Acto seguido, sin darle tiempo a responder, el ministro se internó en su mundo de aire acondicionado y el flamante vehículo y la escolta motorizada se pusieron en marcha en lo que más bien parecía una fuga precipitada y desaparecieron en la nada dejando una inmensa polvareda a su paso, al tiempo que los soldados de posta en el torturadero rompían tímidamente filas sin saber que pensar ni hacer respecto a la extraña visita de un alto funcionario de la presidencia al insignificante señor Flaubert que nadie respetaba en esos predios.

En el balcón Flaubert permanecía atónito, mascullando en voz baja su desconcierto. El ministro le había dicho palabras que le parecieron extraordinarias y resonantes y retumbaban ahora como un eco de cañón en su memoria. ¿Pero era acaso posible que le sucediera una cosa semejante? Pues sí señor, era cierto. El honorable Presidente de la República, el Doctor Joaquín Amparo Balaguer Ricardo  lo invitaba en persona a Palacio, deseaba verlo personalmente. Lo decía en el papel timbrado con el sello de la presidencia y la firma del presidente que le habían dejado en un sobre lacrado al pie de la puerta con su nombre y dirección escritos con exquisita caligrafía.

Pero Flaubert no podía creerlo todavía. Era una borrachera sorda lo que sentía, como un aturdimiento de ideas y palabras que le se enredaban en la marea de emociones. Temblaba de pies a cabeza con un temblor destemplado, y sentía como si los ojos se salieran de sus órbitas. Se derramaba por dentro en un derrame visceral. Leía y releía la invitación y no podía creerlo todavía.
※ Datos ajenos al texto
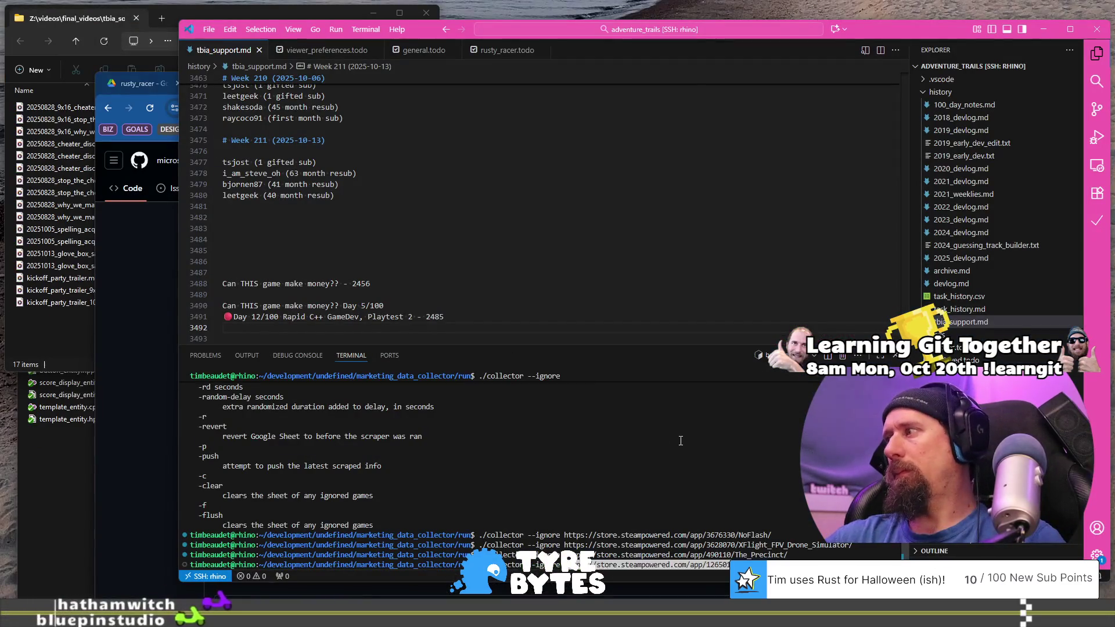
key(Return)
key(alt+Tab)
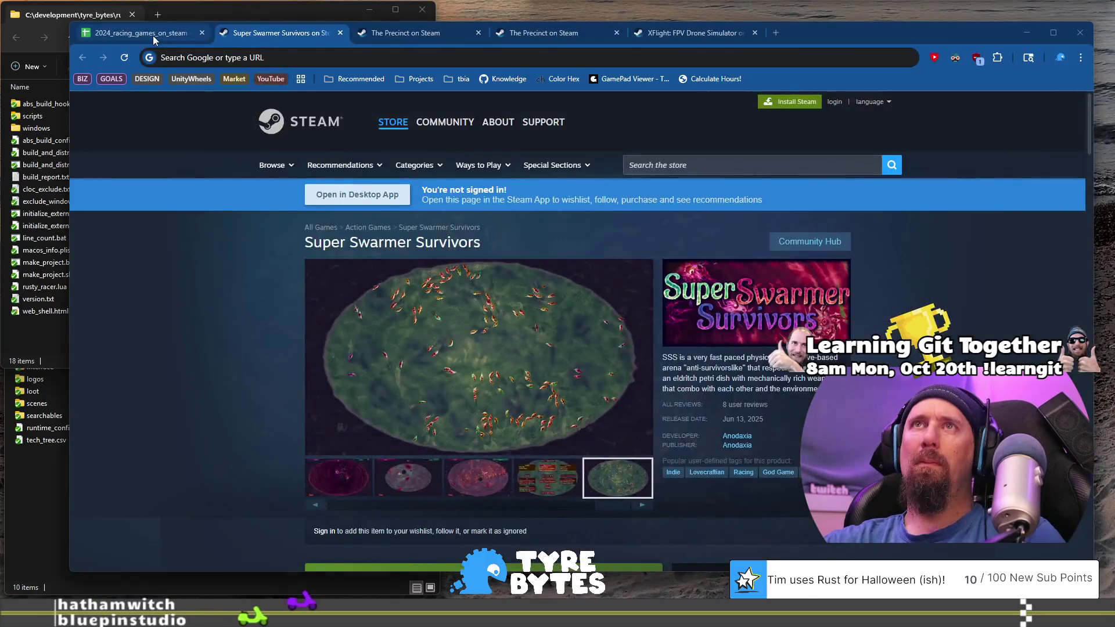
Open Flipper Frenzy's Steam page from B556 and browse its screenshots.
click(153, 36)
click(253, 374)
click(295, 395)
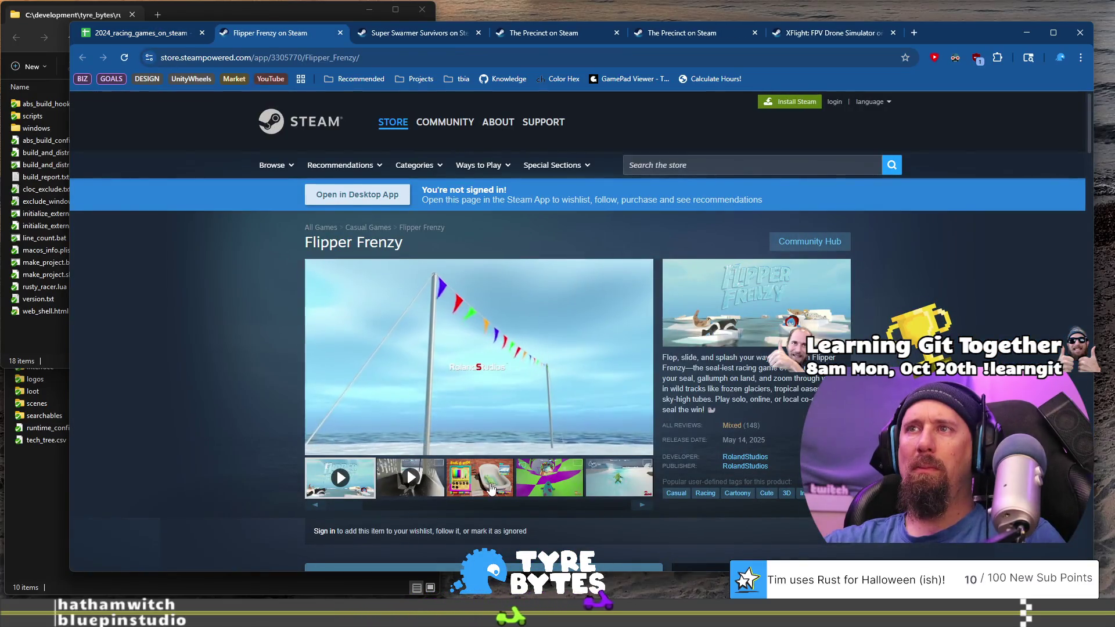
click(489, 488)
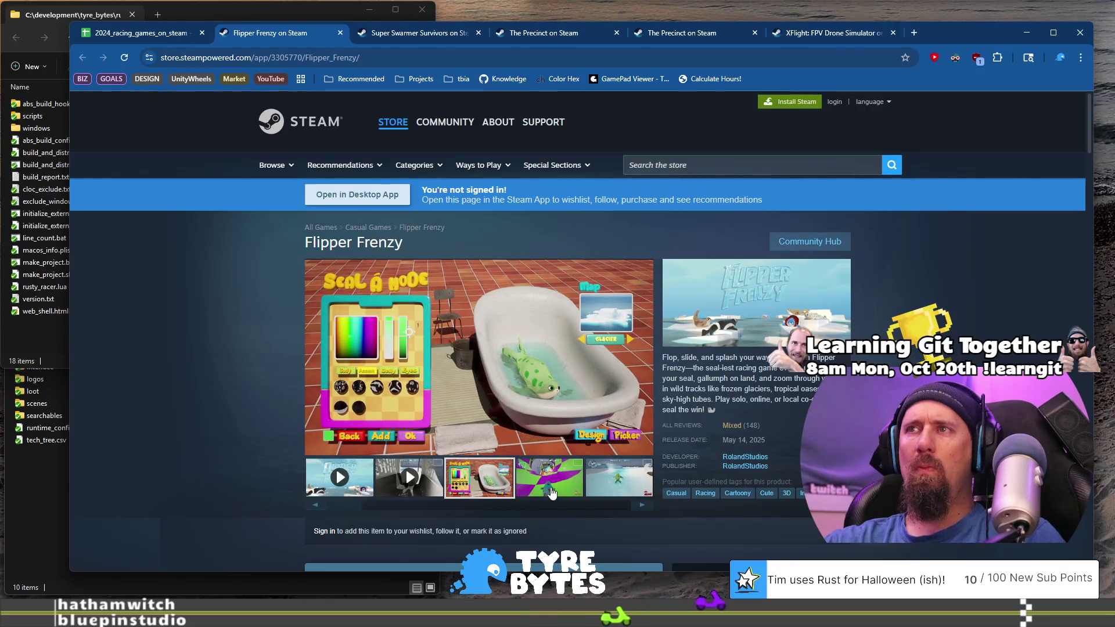
click(545, 488)
click(606, 492)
No acababa de creerlo ni siquiera cuando las puertas del Palacio Nacional se abrieron a su paso, escoltado por recios militares rectilíneos y sinuosos en su impecable traje gris. Militares que lo guiaban a través de corredores que daban a puertas custodiadas por militares y que se abrían a corredores custodiados por militares, que daban a puertas custodiadas por militares y se abrían a  nuevos corredores custodiados por militares.

Puertas que se abrían y cerraban como una caja de sorpresas china, dentro de la cual hay siempre una dentro de la otra y no parece tener fin. Corredores que Flaubert no había nunca traspasado ni en la imaginación ni en el sueño ni en la duda, y que ahora se le presentaban inéditos, borrosos, en una especie de impalpable y fantasmosa realidad. Corredores que conducían con rumbo inexorable al laberinto donde moraba el minotauro.